J) CONCLUSION & COMMENTS
The decision squarely aligns statutory causation with commercial mechanics. By recognising two independent sales and yet attributing causation of entry to the upstream manufacturer’s sale into the warehouse, the Court carefully avoids both extremes: it neither collapses the chain into a single inseverable sale nor immunises upstream dealers via the presence of a State intermediary. The warehouse architecture—demand notes, NOCs, PNB deposits, batch-wise tracking, and transport permits—demonstrated a robust institutional canalisation, but Section 2(3)’s deeming clause and Section 3(1)(a)’s breadth ensured that the first sale in the chain triggered entry for tax purposes. On machinery, the ruling provides welcome clarity: Section 14 remains a dependable default mechanism; Section 3B may create a special regime, but silence under 3B is not a legislative veto.
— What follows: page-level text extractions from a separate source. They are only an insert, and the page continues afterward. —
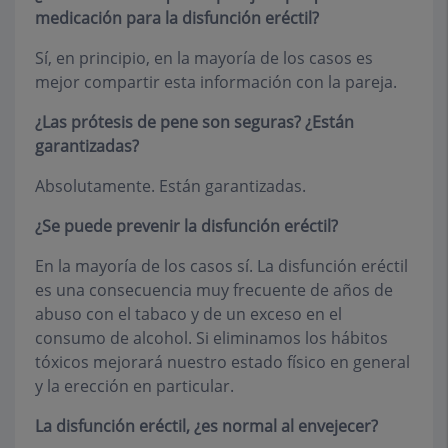
medicación para la disfunción eréctil?
Sí, en principio, en la mayoría de los casos es
mejor compartir esta información con la pareja.
¿Las prótesis de pene son seguras? ¿Están
garantizadas?
Absolutamente. Están garantizadas.
¿Se puede prevenir la disfunción eréctil?
En la mayoría de los casos sí. La disfunción eréctil
es una consecuencia muy frecuente de años de
abuso con el tabaco y de un exceso en el
consumo de alcohol. Si eliminamos los hábitos
tóxicos mejorará nuestro estado físico en general
y la erección en particular.
La disfunción eréctil, ¿es normal al envejecer?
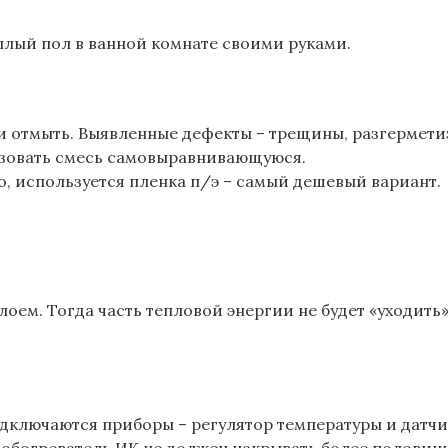
плый пол в ванной комнате своими руками.
и отмыть. Выявленные дефекты – трещины, разгермети
ьзовать смесь самовыравнивающуюся.
, используется пленка п/э – самый дешевый вариант.
м. Тогда часть тепловой энергии не будет «уходить» в
одключаются приборы – регулятор температуры и датч
то обогреватель ИК не должен накрывать более половин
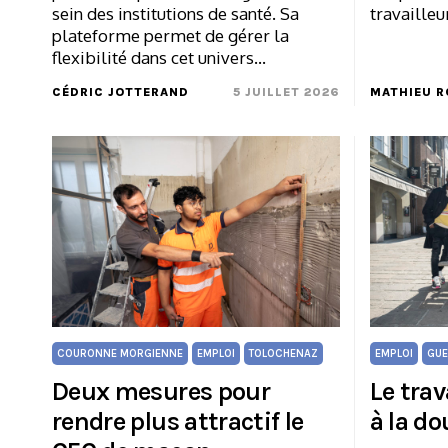
sein des institutions de santé. Sa
travailleu
plateforme permet de gérer la
flexibilité dans cet univers…
CÉDRIC JOTTERAND
5 JUILLET 2026
MATHIEU R
COURONNE MORGIENNE
EMPLOI
TOLOCHENAZ
EMPLOI
GUE
Deux mesures pour
Le trav
rendre plus attractif le
à la do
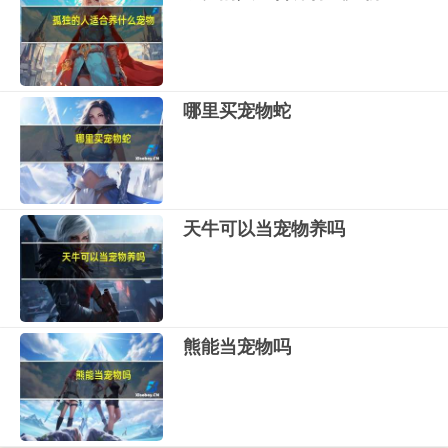
哪里买宠物蛇
天牛可以当宠物养吗
熊能当宠物吗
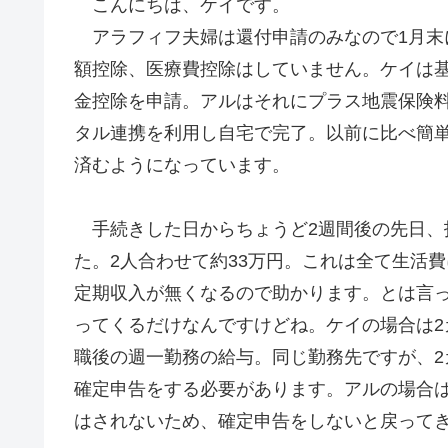
こんにちは、ケイです。
アラフィフ夫婦は還付申請のみなので1月末
額控除、医療費控除はしていません。ケイは
金控除を申請。アルはそれにプラス地震保険料控
タル連携を利用し自宅で完了。以前に比べ簡
済むようになっています。
手続きした日からちょうど2週間後の先日、
た。2人合わせて約33万円。これは全て生活
定期収入が無くなるので助かります。とは言
ってくるだけなんですけどね。ケイの場合は2
職後の週一勤務の給与。同じ勤務先ですが、
確定申告をする必要があります。アルの場合
はされないため、確定申告をしないと戻って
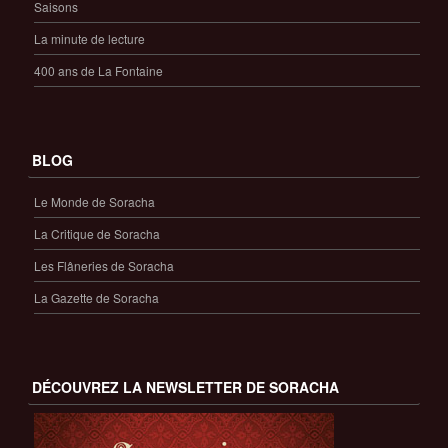
Saisons
La minute de lecture
400 ans de La Fontaine
BLOG
Le Monde de Soracha
La Critique de Soracha
Les Flâneries de Soracha
La Gazette de Soracha
DÉCOUVREZ LA NEWSLETTER DE SORACHA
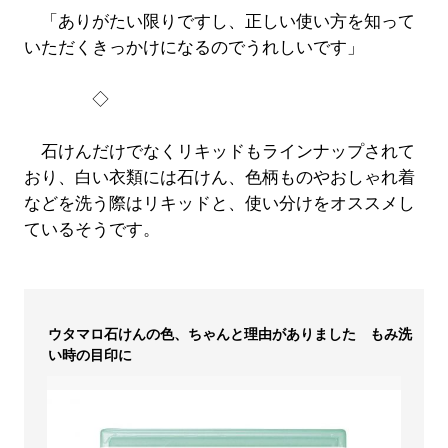
「ありがたい限りですし、正しい使い方を知って
いただくきっかけになるのでうれしいです」
◇
石けんだけでなくリキッドもラインナップされて
おり、白い衣類には石けん、色柄ものやおしゃれ着
などを洗う際はリキッドと、使い分けをオススメし
ているそうです。
ウタマロ石けんの色、ちゃんと理由がありました もみ洗
い時の目印に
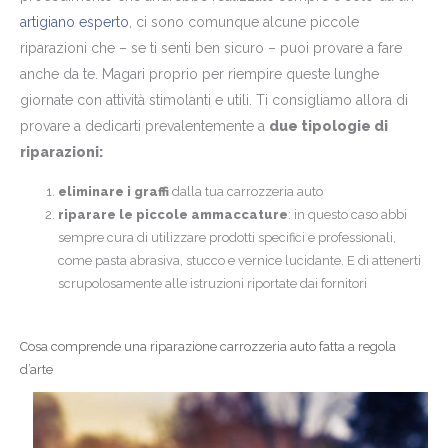
artigiano esperto
, ci sono comunque alcune piccole
riparazioni che – se ti senti ben sicuro – puoi provare a fare
anche da te. Magari proprio per riempire queste lunghe
giornate con attività stimolanti e utili. Ti consigliamo allora di
provare a dedicarti prevalentemente a
due tipologie di
riparazioni:
eliminare i graffi
dalla tua carrozzeria auto
riparare le piccole ammaccature
: in questo caso abbi
sempre cura di utilizzare prodotti specifici e professionali,
come pasta abrasiva, stucco e vernice lucidante. E di attenerti
scrupolosamente alle istruzioni riportate dai fornitori
Cosa comprende una riparazione carrozzeria auto fatta a regola
d’arte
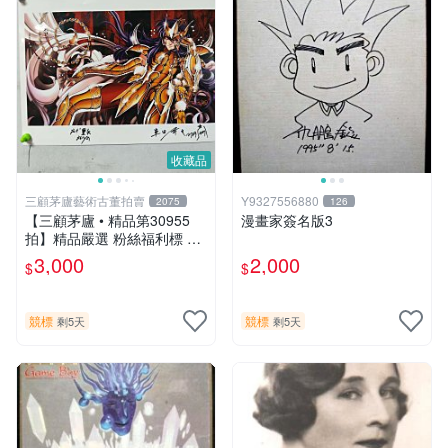
收藏品
三顧茅廬藝術古董拍賣
Y9327556880
2075
126
【三顧茅廬 • 精品第30955
漫畫家簽名版3
拍】精品嚴選 粉絲福利標 日
本動漫大師 車田正美簽名照
3,000
2,000
$
$
片《聖鬥士星矢》！ 特惠起
標 無底價
競標
競標
剩5天
剩5天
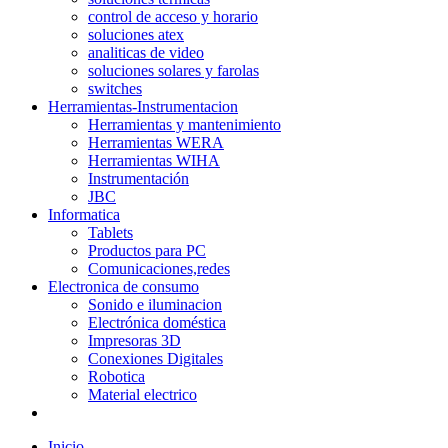
control de acceso y horario
soluciones atex
analiticas de video
soluciones solares y farolas
switches
Herramientas-Instrumentacion
Herramientas y mantenimiento
Herramientas WERA
Herramientas WIHA
Instrumentación
JBC
Informatica
Tablets
Productos para PC
Comunicaciones,redes
Electronica de consumo
Sonido e iluminacion
Electrónica doméstica
Impresoras 3D
Conexiones Digitales
Robotica
Material electrico
Inicio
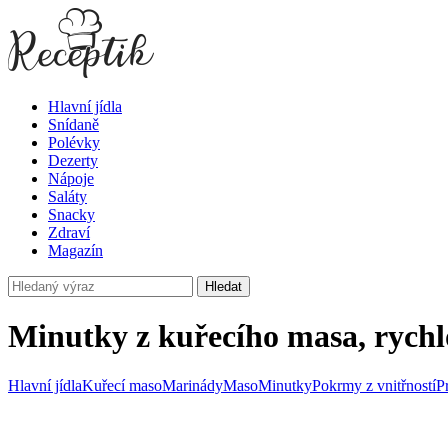
Hlavní jídla
Snídaně
Polévky
Dezerty
Nápoje
Saláty
Snacky
Zdraví
Magazín
Hledat
Minutky z kuřecího masa, rychl
Hlavní jídla
Kuřecí maso
Marinády
Maso
Minutky
Pokrmy z vnitřností
P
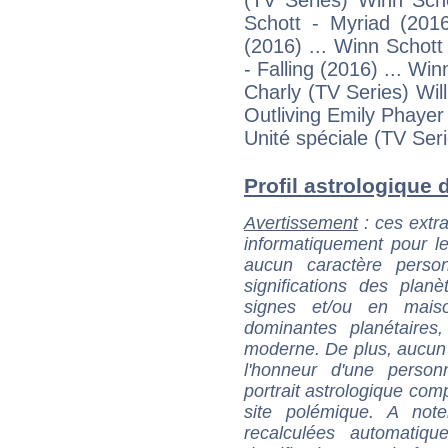
(TV Series) Winn Scho
Schott - Myriad (2016
(2016) ... Winn Schott
- Falling (2016) ... W
Charly (TV Series) Will
Outliving Emily Phaye
Unité spéciale (TV Ser
Profil astrologique d
Avertissement
: ces extra
informatiquement pour le
aucun caractère perso
significations des pla
signes et/ou en maiso
dominantes planétaires,
moderne. De plus, aucun a
l'honneur d'une personn
portrait astrologique com
site polémique. A note
recalculées automatiq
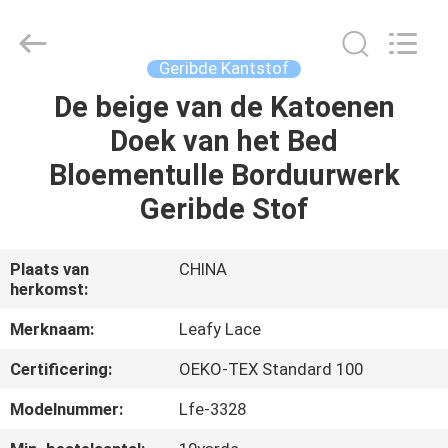
Leafy
Textiles
CO.,
Ltd..
All
Geribde Kantstof
Rights
Reserved.
De beige van de Katoenen
THUIS
Doek van het Bed
PRODUCTEN
Bloementulle Borduurwerk
Geribde Stof
OVER
ONS
Plaats van
CHINA
herkomst:
FABRIEKSREIS
Merknaam:
Leafy Lace
Certificering:
OEKO-TEX Standard 100
KWALITEITSCONTROLE
Modelnummer:
Lfe-3328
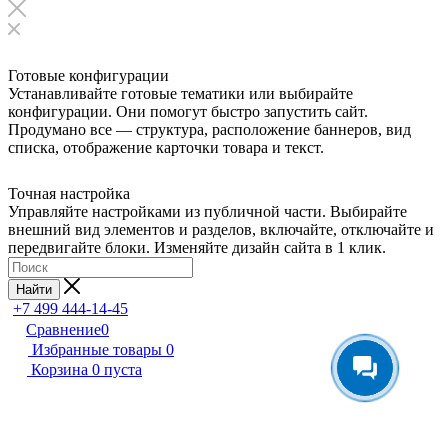
Готовые конфигурации
Устанавливайте готовые тематики или выбирайте
конфигурации. Они помогут быстро запустить сайт.
Продумано все — структура, расположение баннеров, вид
списка, отображение карточки товара и текст.
Точная настройка
Управляйте настройками из публичной части. Выбирайте
внешний вид элементов и разделов, включайте, отключайте и
передвигайте блоки. Изменяйте дизайн сайта в 1 клик.
Найти
+7 499 444-14-45
Сравнение
0
Избранные товары
0
Корзина
0
пуста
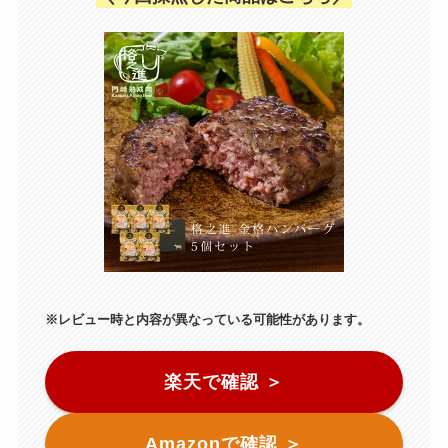
※レビュー時と内容が異なっている可能性があります。
楽天で確認 ＞
Amazonで確認 ＞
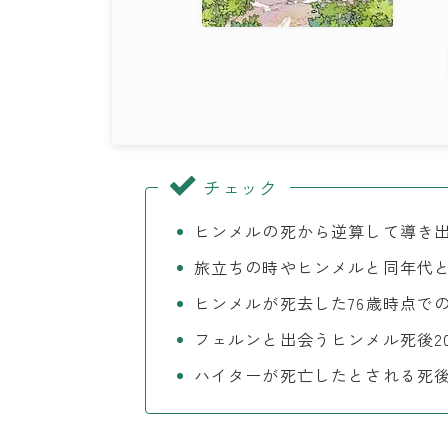
チェック
ヒンメルの死から逆算して導き
旅立ちの時やヒンメルと同年代
ヒンメルが死去した76歳時点で
フェルンと出会うヒンメル死後2
ハイターが死亡したとされる死後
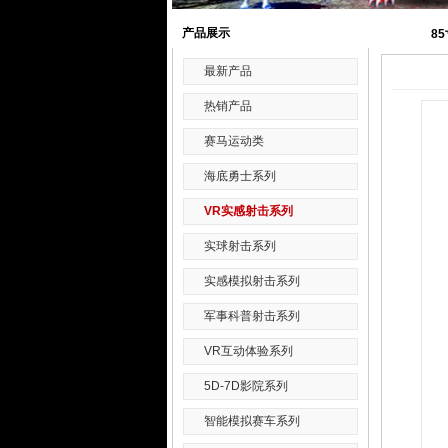
产品展示
8
最新产品
热销产品
赛马运动类
海底勇士系列
VR实感射击系列
实球射击系列
实感模拟射击系列
军事科普射击系列
VR互动体验系列
5D-7D影院系列
智能模拟赛车系列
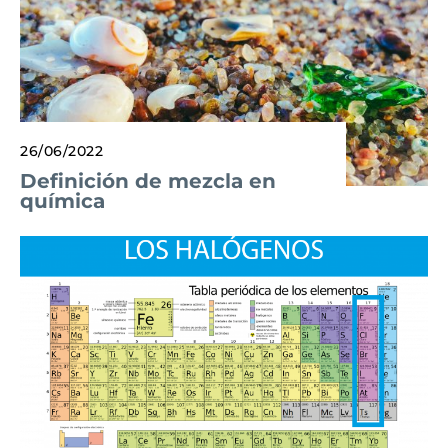
26/06/2022
Definición de mezcla en
química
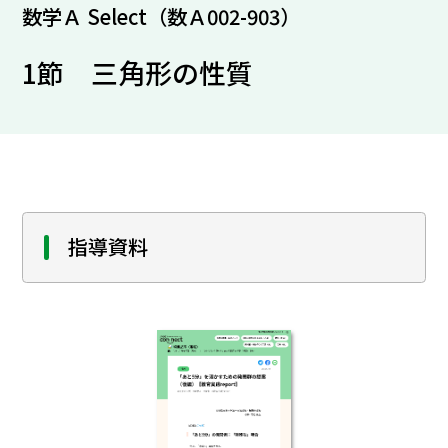
数学Ａ Select（数Ａ002-903）
1節 三角形の性質
指導資料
From a policy lens, the outcome discourages forum shopping on collection mechanics and stabilises revenue certainty in sectors with State canalisation. It also implicitly endorses that indirect tax administration should track movement-causation rather than formalistic labels of who issues the last invoice before retail. For industry, the message is to model pricing and pass-through anticipating entry tax liability at the point of first local-area movement occasioned by their sale, unless the legislature expressly fashions a different collection pivot through a notified special mechanism.
K) REFERENCES
a. Important Cases Referred
i. Coffee Board, Bangalore v. Joint Commercial Tax Officer, Madras & Anr., [1969] 3 SCC 349—definition of “occasion” as “to cause”; applied to causation analysis. Quoted: “the sale which is to be regarded as exempt is a sale which causes the export to take place or is the immediate cause of the export.”
ii. State of Karnataka v. Azad Coach Builders Pvt. Ltd. & Anr., (2010) 9 SCC 524—inseverable link test; occasioning export; adopted to read “cause/occasion” in entry context. Quoted extract at para 27.
iii. K. Gopinathan Nair & Ors. v. State of Kerala, (1997) 10 SCC 1—principles summarising when canalised transactions disrupt unity into two independent sales.
iv. Hyderabad Industries Ltd. v. Union of India & Ors., (2000) 1 SCC 718—applied on course of import and transactional unity; cited.
v. Kerala State Warehousing Corpn. v. State of Kerala, (2005) 10 SCC 142—relied on for canalising/intermediary analysis.
vi. A.G. Varadarajulu & Anr. v. State of T.N. & Ors., (1998) 4 SCC 231; Union of India v. G.M. Kokil, 1984 Supp SCC 196—non-obstante construction sustaining Section 14 despite Section 3B.
vii. M/s Bhagatram Rajeevkumar v. Commissioner of Sales Tax, M.P. & Ors., 1995 Supp (1) SCC 673—held inapplicable; distinguished.
b. Important Statutes Referred
i. Madhya Pradesh Sthaniya Kshetra Me Mal Ke Pravesh Par Kar Adhiniyam, 1976—Section 3(1)(a); Sections 2(1)(aa), 2(1)(b), 2(3); Section 14; Section 3B.
ii. Madhya Pradesh VAT Act, 2002—Section 2(i) (dealer); interlink via Section 14 of Entry Tax Act.
iii. M.P. Foreign Liquor Rules, 1996—Rule 14(1) on Transit Pass for movement to warehouse.
iv. The Madhya Pradesh Entry Tax (Amendment) Act No. 9 of 2007—added IMFL and beer to Schedule II at 2%.